Where the unjust enrichment is best characterized as an unjust retention of a disproportionate share of assets accumulated during the course of a "joint family venture" to which both partners have contributed, the monetary remedy should be calculated according to the share of the accumulated wealth proportionate to the claimant's contributions. Where the spouses are domestic and financial partners, there is no need for "duelling quantum meruits". The law of unjust enrichment, including the remedial constructive trust, is the preferable method of responding to the inequities brought about by the breakdown of a common law relationship, since the remedies for unjust enrichment "are tailored to the parties' specific situation and grievances". To be entitled to a monetary remedy on a value‑survived basis, the claimant must show both that there was a joint family venture and a link between his or her contributions and the accumulation of wealth.

To determine whether the parties have, in fact, been engaged in a joint family venture, the particular circumstances of each particular relationship must be taken into account. This is a question of fact and must be assessed by having regard to all of the relevant circumstances, including factors relating to mutual effort, economic integration, actual intent and priority of the family. The pooling of effort and team work, the decision to have and raise children together, and the length of the relationship may all point towards the extent to which the parties have formed a true partnership and jointly worked towards important mutual goals. The use of parties' funds entirely for family purposes or where one spouse takes on all, or a greater proportion, of the domestic labour, freeing the other spouse from those responsibilities and enabling him or her to pursue activities in the paid workforce, may also indicate a pooling of resources. The more extensive the integration of the couple's finances, economic interests and economic well‑being, the more likely it is that they have engaged in a joint family venture. The actual intentions of the parties, either express or inferred from their conduct, must be given considerable weight. Their conduct may show that they intended the domestic and professional spheres of their lives to be part of a larger, common venture, but may also conversely negate the existence of a joint family venture, or support the conclusion that particular assets were to be held independently. Another consideration is whether and to what extent the parties have given priority to the family in their decision‑making, and whether there has been detrimental reliance on the relationship, by one or both of the parties, for the sake of the family. This may occur where one party leaves the workforce for a period of time to raise children; relocates for the benefit of the other party's career; foregoes career or educational advancement for the benefit of the family or relationship; or accepts underemployment in order to balance the financial and domestic needs of the family unit.
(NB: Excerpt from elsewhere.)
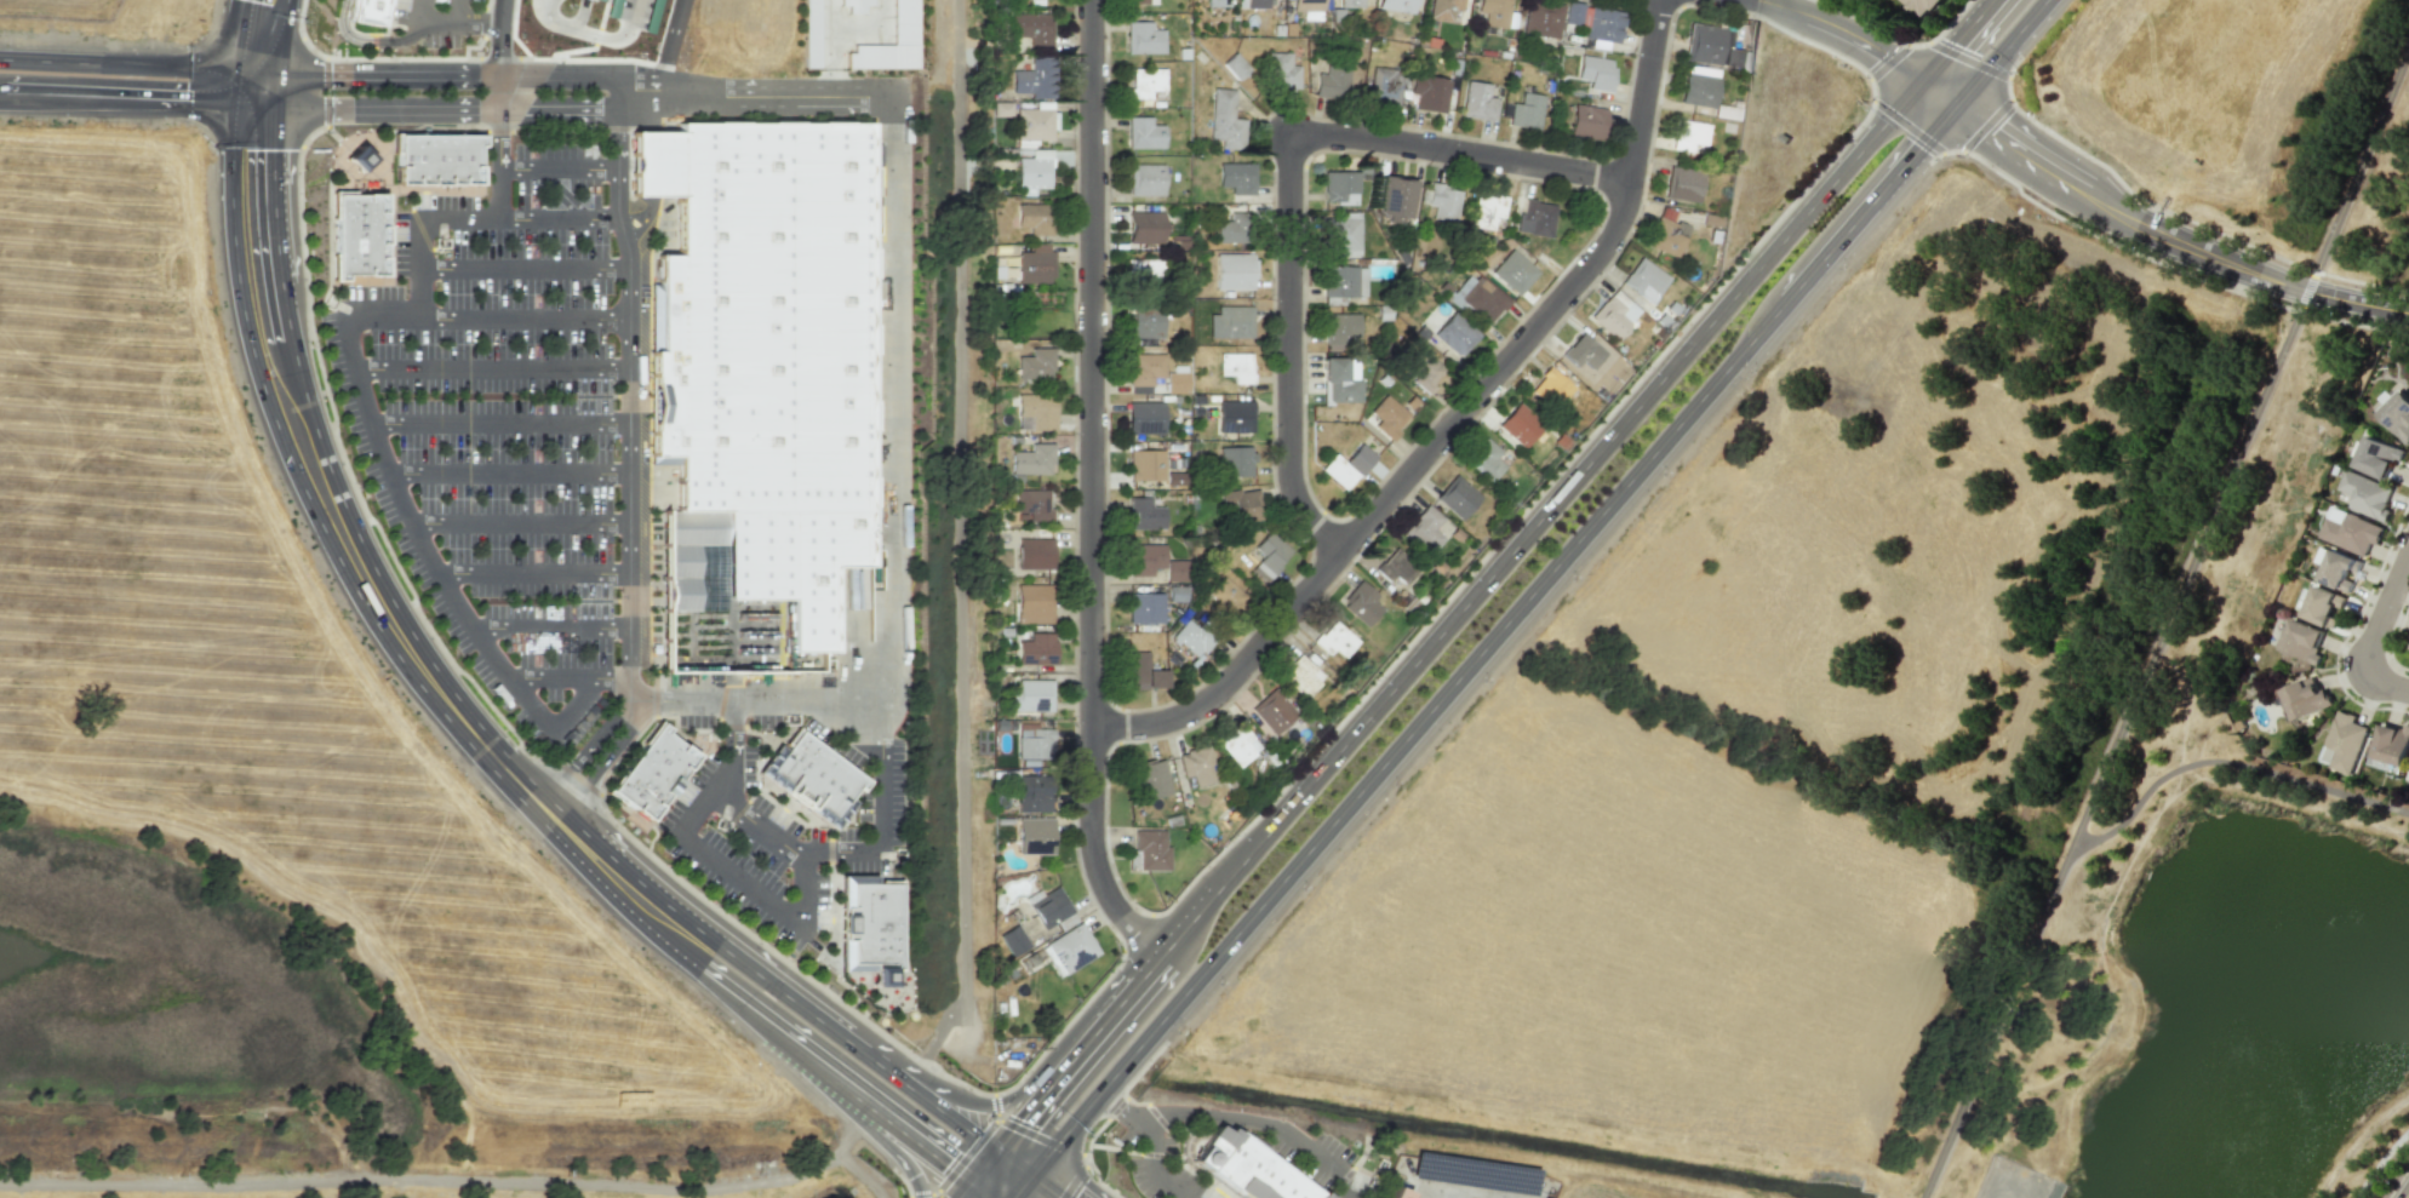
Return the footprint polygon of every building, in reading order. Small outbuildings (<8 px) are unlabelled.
[(345,19),(348,0),(385,0),(380,28),(378,28),(378,29),(350,24),(350,23),(349,22),(349,19),(345,19)] [(819,69),(819,0),(803,0),(803,69),(819,69)] [(840,5),(840,0),(872,0),(872,5),(864,5),(864,13),(848,13),(848,5),(840,5)] [(853,45),(854,53),(846,53),(846,70),(917,68),(917,0),(893,0),(893,45),(853,45)] [(1246,8),(1268,8),(1268,0),(1246,0),(1246,8)] [(1293,11),(1323,11),(1323,0),(1293,0),(1293,11)] [(1363,0),(1338,0),(1338,8),(1363,8),(1363,0)] [(1413,13),(1415,0),(1378,0),(1377,7),(1413,13)] [(1429,18),(1431,0),(1464,0),(1461,11),(1453,10),(1452,22),(1429,18)] [(1477,12),(1486,13),(1484,25),(1507,29),(1512,0),(1479,0),(1477,12)] [(1523,33),(1558,39),(1564,5),(1536,0),(1529,0),(1523,33)] [(1902,1),(1901,0),(1945,0),(1935,11),(1932,8),(1924,17),(1918,12),(1916,15),(1909,7),(1911,5),(1907,1),(1904,5),(1902,4),(1902,1)] [(1567,1),(1563,23),(1580,25),(1584,4),(1567,1)] [(1590,6),(1585,38),(1619,44),(1624,12),(1590,6)] [(1029,36),(1009,36),(1009,13),(1047,13),(1047,21),(1052,21),(1052,45),(1029,45),(1029,36)] [(1126,22),(1127,53),(1163,53),(1163,29),(1151,29),(1151,22),(1126,22)] [(1688,22),(1682,61),(1718,65),(1718,64),(1723,65),(1739,68),(1741,50),(1729,48),(1732,31),(1723,30),(1723,28),(1688,22)] [(1220,64),(1236,81),(1249,70),(1234,52),(1220,64)] [(1266,52),(1268,88),(1299,88),(1299,65),(1291,65),(1291,52),(1266,52)] [(1581,55),(1577,79),(1590,80),(1589,88),(1612,93),(1615,68),(1610,68),(1612,61),(1581,55)] [(1030,98),(1030,92),(1012,93),(1012,70),(1030,70),(1030,57),(1049,57),(1049,99),(1030,98)] [(1350,65),(1326,62),(1324,74),(1316,73),(1314,97),(1345,99),(1350,65)] [(1395,69),(1394,81),(1402,82),(1398,107),(1368,102),(1372,67),(1395,69)] [(1132,69),(1132,88),(1128,88),(1128,99),(1150,99),(1150,91),(1163,91),(1163,69),(1132,69)] [(1683,71),(1678,103),(1713,108),(1718,78),(1683,71)] [(1413,74),(1409,93),(1417,94),(1414,109),(1444,114),(1450,80),(1413,74)] [(1466,80),(1460,116),(1493,121),(1497,98),(1488,97),(1490,85),(1466,80)] [(1232,119),(1234,90),(1212,88),(1208,139),(1220,141),(1220,149),(1243,150),(1246,119),(1232,119)] [(1520,104),(1511,103),(1509,125),(1539,130),(1544,96),(1522,92),(1520,104)] [(992,102),(992,116),(1012,116),(1012,102),(992,102)] [(1574,104),(1569,136),(1603,141),(1608,109),(1574,104)] [(1015,109),(1015,141),(1052,141),(1052,109),(1015,109)] [(788,647),(788,595),(723,594),(723,541),(697,541),(697,608),(663,607),(663,508),(674,508),(673,449),(645,449),(645,342),(654,342),(654,246),(673,246),(673,187),(626,187),(626,121),(674,121),(674,113),(869,114),(869,162),(877,162),(877,230),(869,230),(869,562),(832,562),(832,649),(820,648),(788,647)] [(1127,116),(1127,148),(1163,148),(1162,125),(1150,125),(1150,117),(1127,116)] [(1673,139),(1672,139),(1670,149),(1690,153),(1692,144),(1705,147),(1709,124),(1677,119),(1673,139)] [(483,127),(483,141),(479,141),(479,157),(480,157),(480,177),(396,177),(396,156),(397,156),(397,149),(393,149),(394,127),(483,127)] [(1017,157),(1017,189),(1020,188),(1020,196),(1034,196),(1034,189),(1049,189),(1049,159),(1017,157)] [(1219,160),(1219,184),(1231,184),(1231,191),(1254,191),(1255,160),(1219,160)] [(1128,161),(1129,191),(1163,191),(1163,161),(1128,161)] [(1667,166),(1663,197),(1698,204),(1701,171),(1667,166)] [(1322,168),(1322,199),(1334,197),(1335,202),(1356,201),(1355,189),(1357,189),(1357,168),(1322,168)] [(1379,170),(1413,174),(1407,213),(1400,212),(1398,218),(1384,217),(1385,210),(1378,208),(1379,206),(1375,206),(1375,202),(1374,202),(1379,170)] [(1430,178),(1426,201),(1435,202),(1432,216),(1455,219),(1461,188),(1450,185),(1450,183),(1442,182),(1442,180),(1430,178)] [(334,188),(365,188),(365,185),(384,185),(384,268),(345,269),(345,274),(332,274),(332,247),(334,247),(334,188)] [(1476,190),(1471,223),(1494,227),(1495,214),(1504,216),(1506,194),(1497,191),(1495,194),(1476,190)] [(1518,210),(1516,228),(1528,230),(1528,231),(1550,235),(1555,202),(1534,199),(1534,195),(1524,194),(1522,211),(1518,210)] [(1017,204),(1017,228),(1029,228),(1029,235),(1052,235),(1052,214),(1047,214),(1047,205),(1017,204)] [(1128,208),(1128,241),(1163,240),(1163,210),(1128,208)] [(1231,218),(1218,218),(1218,240),(1253,240),(1252,210),(1231,210),(1231,218)] [(1656,213),(1649,231),(1650,233),(1647,241),(1676,256),(1684,235),(1672,229),(1676,222),(1656,213)] [(1323,216),(1323,247),(1358,247),(1358,216),(1323,216)] [(1017,283),(1048,283),(1048,277),(1053,277),(1053,252),(1047,252),(1047,243),(1030,243),(1030,252),(1017,252),(1017,283)] [(1511,246),(1537,269),(1517,292),(1490,269),(1511,246)] [(1217,251),(1217,287),(1253,287),(1253,276),(1257,276),(1257,257),(1253,257),(1253,251),(1217,251)] [(1621,279),(1627,270),(1640,253),(1670,275),(1656,293),(1656,294),(1652,302),(1621,279)] [(1165,256),(1163,277),(1132,279),(1132,257),(1165,256)] [(1320,264),(1321,285),(1322,285),(1322,293),(1356,293),(1356,264),(1323,263),(1323,264),(1320,264)] [(1477,274),(1509,299),(1501,308),(1499,305),(1486,321),(1458,296),(1477,274)] [(1624,305),(1609,292),(1590,313),(1592,315),(1591,316),(1615,337),(1629,320),(1619,311),(1624,305)] [(1209,311),(1209,336),(1253,336),(1253,303),(1218,303),(1218,311),(1209,311)] [(1133,313),(1128,311),(1128,334),(1163,334),(1163,304),(1133,304),(1133,313)] [(1452,309),(1478,331),(1460,354),(1457,350),(1455,352),(1432,332),(1452,309)] [(1323,310),(1323,342),(1341,342),(1341,333),(1357,333),(1358,310),(1323,310)] [(1561,351),(1575,363),(1581,357),(1592,367),(1607,350),(1581,328),(1568,344),(1567,343),(1561,351)] [(1049,368),(1049,377),(1017,376),(1017,354),(1031,354),(1031,345),(1053,345),(1053,368),(1049,368)] [(1421,345),(1446,367),(1432,382),(1435,384),(1427,392),(1412,378),(1417,372),(1407,363),(1421,345)] [(1252,350),(1252,371),(1253,371),(1254,380),(1234,382),(1234,373),(1219,373),(1219,350),(1252,350)] [(1129,359),(1129,384),(1152,383),(1152,376),(1166,376),(1165,351),(1133,351),(1133,359),(1129,359)] [(1320,352),(1320,377),(1324,377),(1324,397),(1356,397),(1356,374),(1343,373),(1344,352),(1320,352)] [(1566,391),(1572,384),(1546,363),(1540,371),(1543,373),(1528,389),(1552,409),(1567,392),(1566,391)] [(1166,369),(1167,390),(1189,391),(1189,369),(1166,369)] [(2405,443),(2408,439),(2408,398),(2401,389),(2392,397),(2388,393),(2372,408),(2405,443)] [(1017,391),(1017,414),(1018,414),(1018,426),(1031,426),(1031,428),(1055,428),(1054,391),(1017,391)] [(1384,391),(1369,409),(1379,417),(1373,424),(1391,438),(1398,429),(1396,426),(1409,412),(1384,391)] [(1218,399),(1218,430),(1253,430),(1253,399),(1218,399)] [(1128,400),(1128,431),(1165,431),(1165,400),(1128,400)] [(1517,400),(1544,422),(1522,446),(1497,423),(1517,400)] [(1484,435),(1501,448),(1495,455),(1505,464),(1490,481),(1464,458),(1484,435)] [(2353,466),(2385,480),(2394,459),(2400,462),(2405,451),(2366,435),(2353,466)] [(1318,466),(1343,488),(1356,472),(1357,474),(1375,454),(1360,440),(1344,459),(1333,451),(1318,466)] [(1012,448),(1011,471),(1049,471),(1049,462),(1053,462),(1053,441),(1031,441),(1031,448),(1012,448)] [(1251,443),(1252,449),(1255,449),(1255,459),(1252,459),(1252,474),(1220,475),(1220,445),(1251,443)] [(1129,448),(1131,478),(1165,478),(1165,448),(1129,448)] [(2393,488),(2345,469),(2337,489),(2353,496),(2348,507),(2386,522),(2392,508),(2386,506),(2393,488)] [(1454,471),(1481,494),(1460,518),(1434,495),(1454,471)] [(1017,487),(1017,510),(1030,510),(1030,518),(1052,518),(1052,506),(1048,506),(1048,487),(1017,487)] [(1220,489),(1223,505),(1228,504),(1230,522),(1263,517),(1258,487),(1240,489),(1240,487),(1220,489)] [(1151,504),(1151,495),(1128,495),(1128,527),(1165,527),(1165,504),(1151,504)] [(1425,501),(1442,516),(1432,527),(1442,535),(1427,554),(1401,531),(1425,501)] [(2365,555),(2370,543),(2377,545),(2384,526),(2330,506),(2318,538),(2365,555)] [(1251,568),(1266,581),(1281,564),(1278,562),(1291,548),(1269,528),(1254,545),(1263,554),(1251,568)] [(1019,537),(1019,543),(1018,543),(1018,567),(1053,567),(1053,537),(1019,537)] [(1165,543),(1165,566),(1152,566),(1152,574),(1129,574),(1129,561),(1134,562),(1134,543),(1165,543)] [(1395,545),(1418,566),(1404,583),(1394,573),(1389,579),(1373,566),(1379,558),(1381,560),(1395,545)] [(2348,579),(2355,557),(2329,548),(2318,582),(2349,591),(2352,581),(2348,579)] [(1167,558),(1167,580),(1189,579),(1188,558),(1167,558)] [(1223,573),(1208,591),(1232,612),(1247,595),(1223,573)] [(1361,578),(1378,594),(1373,600),(1381,607),(1367,625),(1343,604),(1347,600),(1344,597),(1361,578)] [(1017,581),(1017,614),(1038,614),(1038,613),(1052,613),(1052,583),(1017,581)] [(1169,584),(1169,600),(1186,600),(1186,584),(1169,584)] [(2327,626),(2335,606),(2341,608),(2345,596),(2314,584),(2301,616),(2327,626)] [(1129,591),(1129,621),(1163,620),(1163,591),(1129,591)] [(1188,617),(1197,625),(1203,619),(1219,634),(1204,652),(1201,649),(1196,655),(1173,635),(1188,617)] [(1334,618),(1358,640),(1344,657),(1333,648),(1328,654),(1312,640),(1320,631),(1322,632),(1334,618)] [(2324,631),(2291,618),(2279,649),(2317,665),(2322,653),(2316,651),(2324,631)] [(1018,638),(1018,663),(1055,663),(1055,638),(1053,638),(1053,631),(1030,631),(1030,638),(1018,638)] [(1149,649),(1127,649),(1127,681),(1135,681),(1135,688),(1148,687),(1148,684),(1167,684),(1167,666),(1149,666),(1149,649)] [(1299,652),(1316,666),(1310,672),(1321,682),(1306,699),(1282,677),(1294,663),(1292,660),(1299,652)] [(2281,687),(2295,717),(2334,701),(2329,692),(2328,692),(2324,686),(2319,688),(2312,673),(2305,677),(2304,676),(2281,687)] [(1018,687),(1011,687),(1011,710),(1052,710),(1052,678),(1018,677),(1018,687)] [(1274,686),(1298,712),(1274,734),(1249,707),(1274,686)] [(2367,727),(2354,722),(2356,716),(2337,709),(2319,760),(2329,763),(2328,767),(2350,775),(2367,727)] [(1240,720),(1253,736),(1247,741),(1257,752),(1238,767),(1219,741),(1234,729),(1231,727),(1240,720)] [(2408,748),(2408,728),(2379,722),(2371,758),(2405,766),(2408,748)] [(1031,734),(1017,735),(1017,757),(1053,756),(1052,727),(1031,727),(1031,734)] [(659,732),(694,757),(650,816),(616,791),(659,732)] [(801,735),(860,780),(835,814),(776,769),(801,735)] [(1208,743),(1218,780),(1195,786),(1191,774),(1184,775),(1178,752),(1186,751),(1185,749),(1208,743)] [(1155,760),(1154,756),(1132,762),(1140,799),(1172,791),(1162,757),(1155,760)] [(1017,773),(1017,810),(1052,809),(1052,795),(1048,795),(1048,773),(1017,773)] [(1018,816),(1018,853),(1053,853),(1053,816),(1018,816)] [(1134,829),(1134,849),(1138,849),(1138,869),(1169,869),(1169,846),(1165,846),(1165,829),(1134,829)] [(1028,902),(1043,929),(1072,910),(1057,884),(1028,902)] [(902,887),(902,961),(848,961),(848,887),(902,887)] [(1045,942),(1064,973),(1099,951),(1080,921),(1045,942)] [(1015,923),(1030,945),(1012,956),(998,934),(1015,923)] [(1323,1194),(1328,1197),(1327,1197),(1248,1197),(1242,1193),(1240,1196),(1238,1196),(1237,1197),(1236,1196),(1237,1194),(1236,1193),(1236,1192),(1224,1183),(1220,1181),(1221,1181),(1209,1171),(1208,1173),(1206,1170),(1206,1169),(1198,1164),(1194,1162),(1197,1158),(1198,1158),(1203,1151),(1202,1151),(1204,1147),(1206,1148),(1213,1137),(1213,1136),(1215,1134),(1217,1133),(1219,1129),(1220,1128),(1230,1135),(1232,1130),(1240,1135),(1241,1133),(1248,1139),(1251,1135),(1252,1136),(1252,1137),(1269,1151),(1270,1150),(1271,1151),(1269,1154),(1323,1196),(1323,1194)] [(1408,1190),(1405,1197),(1387,1197),(1394,1183),(1408,1190)]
The unjust enrichment analysis in domestic situations is often complicated by the fact that there has been a mutual conferral of benefits. When the appropriate remedy is a money award based on a fee‑for‑services provided approach, the fact that the defendant has also provided services to the claimant should mainly be considered at the defence and remedy stages of the analysis but may be considered at the juristic reason stage to the extent that the provision of reciprocal benefits constitutes relevant evidence of the existence (or non‑existence) of a juristic reason for the enrichment. However, given that the purpose of the juristic reason step in the analysis is to determine whether the enrichment was just, not its extent, mutual benefit conferral should only be considered at the juristic reason stage for that limited purpose. Otherwise, the mutual exchange of benefits should be taken into account only after the three elements of an unjust enrichment claim have been established.

Claimants must show that there is no juristic reason falling within any of the established categories, such as whether the benefit was a gift or pursuant to a legal obligation. It is then open to the defendant to show that a different juristic reason for the enrichment should be recognized, having regard to the parties' reasonable expectations and public policy considerations. Mutual benefit conferral and the parties' reasonable expectations have a very limited role to play at the first step of the juristic reason analysis.